La vinculación entre instrumento, problema y contexto-ambiente-estructura sobresale en cambio en las críticas formuladas por algunos dirigentes de organizaciones sociales, difundidas ampliamente por la prensa. La Tarjeta Alimentar es presentada en ellas como “política emblema del gobierno”, una política asistencialista que no saca a la gente de la pobreza y apunta a generar efectos inmediatos que no aportan respuestas eficaces y de mayor efectividad: “pan para hoy, hambre para mañana”. Estimula la integración de la población como consumidora en mercados altamente concentrados que, a lo sumo, “derraman miguitas” hacia los más necesitados, en escenarios de concentración económica e inflación que reducen el poder real de compra de los usuarios. Además, la bancarización de la tarjeta retrae de la asignación nominal la comisión que cargan las entidades. En resumen, la tarjeta es “un error económico, social y cultural” (Infobae 8, 9 y 10 de mayo de 2021; La Nación, 9-5-2021; Clarín 9-5-2021; El Cronista 10-5-2021).

Hay aquí un estilo de construcción discursiva típico de la militancia política que contrasta con el más distante de la retórica académica de los informes anteriores. Incluso algunos excesos retóricos: la Tarjeta Alimentar no es una política asistencial vertebral, sino complementaria de una política alimentaria, y tampoco es presentada como emblemática en el discurso gubernamental: integra un repertorio amplio de acciones de Política Social preventiva, promocional y no sólo asistencial. También es cuestionable que las compras de alimentos se efectivicen mayoritariamente en las grandes cadenas de supermercados: según el estudio de la ODS, 65% de los hogares destinatarios de la tarjeta declaró realizarlas en pequeños comercios barriales. Menos de 33% elige supermercados de alguna cadena.

Al margen de estos desajustes particulares, es innegable que estas críticas dan en el blanco en lo que toca a las determinaciones externas de la asistencia alimentaria, pero desatienden la especificidad del instrumento y su diferenciación respecto de previas modalidades de transferencias monetarias.
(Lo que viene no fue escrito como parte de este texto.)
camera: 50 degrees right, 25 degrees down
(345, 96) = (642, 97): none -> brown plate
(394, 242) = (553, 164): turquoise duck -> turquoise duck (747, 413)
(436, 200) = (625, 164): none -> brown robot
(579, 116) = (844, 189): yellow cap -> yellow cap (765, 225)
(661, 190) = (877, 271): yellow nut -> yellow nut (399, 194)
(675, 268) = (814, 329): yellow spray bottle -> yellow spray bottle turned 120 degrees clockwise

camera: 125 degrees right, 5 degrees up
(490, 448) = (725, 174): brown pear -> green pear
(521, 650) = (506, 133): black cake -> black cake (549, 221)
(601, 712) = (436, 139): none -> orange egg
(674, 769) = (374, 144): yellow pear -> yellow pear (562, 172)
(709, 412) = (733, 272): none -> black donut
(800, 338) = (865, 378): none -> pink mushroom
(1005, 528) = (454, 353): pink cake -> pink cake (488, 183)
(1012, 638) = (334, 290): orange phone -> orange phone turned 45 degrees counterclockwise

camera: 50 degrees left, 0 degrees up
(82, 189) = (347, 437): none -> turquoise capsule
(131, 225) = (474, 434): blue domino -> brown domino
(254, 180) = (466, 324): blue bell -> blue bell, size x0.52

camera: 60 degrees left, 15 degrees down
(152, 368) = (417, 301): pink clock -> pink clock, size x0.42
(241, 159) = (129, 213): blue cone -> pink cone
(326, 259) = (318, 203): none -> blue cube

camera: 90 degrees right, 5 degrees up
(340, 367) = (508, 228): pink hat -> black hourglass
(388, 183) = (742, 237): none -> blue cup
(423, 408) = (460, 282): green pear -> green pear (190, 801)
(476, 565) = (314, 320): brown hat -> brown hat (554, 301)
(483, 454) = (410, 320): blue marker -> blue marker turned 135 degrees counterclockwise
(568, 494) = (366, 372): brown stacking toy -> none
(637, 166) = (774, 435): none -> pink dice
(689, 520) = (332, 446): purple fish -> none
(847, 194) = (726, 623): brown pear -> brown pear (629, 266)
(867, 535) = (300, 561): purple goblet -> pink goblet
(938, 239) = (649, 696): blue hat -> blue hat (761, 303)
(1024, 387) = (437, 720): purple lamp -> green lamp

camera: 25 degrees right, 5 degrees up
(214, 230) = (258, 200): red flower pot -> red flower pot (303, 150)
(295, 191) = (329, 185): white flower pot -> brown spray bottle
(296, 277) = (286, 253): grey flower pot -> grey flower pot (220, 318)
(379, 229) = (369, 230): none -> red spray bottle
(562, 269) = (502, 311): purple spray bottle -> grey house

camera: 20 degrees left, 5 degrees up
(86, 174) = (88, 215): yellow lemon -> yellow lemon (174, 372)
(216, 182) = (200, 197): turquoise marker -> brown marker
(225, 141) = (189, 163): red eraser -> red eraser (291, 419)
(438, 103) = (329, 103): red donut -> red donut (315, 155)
Simplificando mucho las cosas, podría decirse que los modelos de transferencias de ingresos apuntan a una reproducción simple de los escenarios: resuelven problemas inmediatos, pero no previenen su reiteración al no enfocar los factores que los generan. Es algo así como la política del aguante: en el atractivo de los resultados inmediatos anida la razón de su insuficiencia. Las críticas de las organizaciones sociales cuestionan este permanente correr detrás de los problemas y proponen modelos de generación de ingresos a partir del empleo: no reparten pescado, enseñan a pescar. El “Plan de Desarrollo Humano Integral” propuesto por una convergencia de organizaciones sindicales y de la economía social epitomiza este enfoque, pero también se inscribe en él el programa “Potenciar Trabajo” del Ministerio de Desarrollo Social. No son lo mismo, ni en escala ni en proyecciones, pero tampoco incompatibles.

 

Conclusión

La pandemia está generando efectos catastróficos en todo el mundo: millones de muertes, empobrecimiento de muchísima gente, crecimiento vertiginoso de la desigualdad y la polarización social, retracción productiva. Minorías que ya estaban bien antes de la pandemia y que ahora están mucho mejor; mayorías que ya estaban mal y que ahora son más numerosas y están peor; gente que se ha quedado sin porvenir y que está peleando el presente.

Una extrapolación de los escenarios actuales a un después de la pandemia no debería desatender la plausibilidad de esos escenarios catastróficos, de los que la historia humana ofrece numerosos ejemplos. Enfrentar la pandemia implica enfrentar aquí y ahora esos escenarios posibles, diseñando y ejecutando políticas que encaren las urgencias del presente como parte de la configuración de escenarios en los que “reine el amor y la igualdad”. O algo así. Ello requiere, sobre todo, traducir las premisas doctrinarias en políticas públicas. En tal sentido, la discusión sobre la Tarjeta Alimentar remite, desde su propia peculiaridad, a la cuestión mucho más peliaguda de los combates por el bienestar en el marco de la pandemia y la configuración de los escenarios post pandémicos.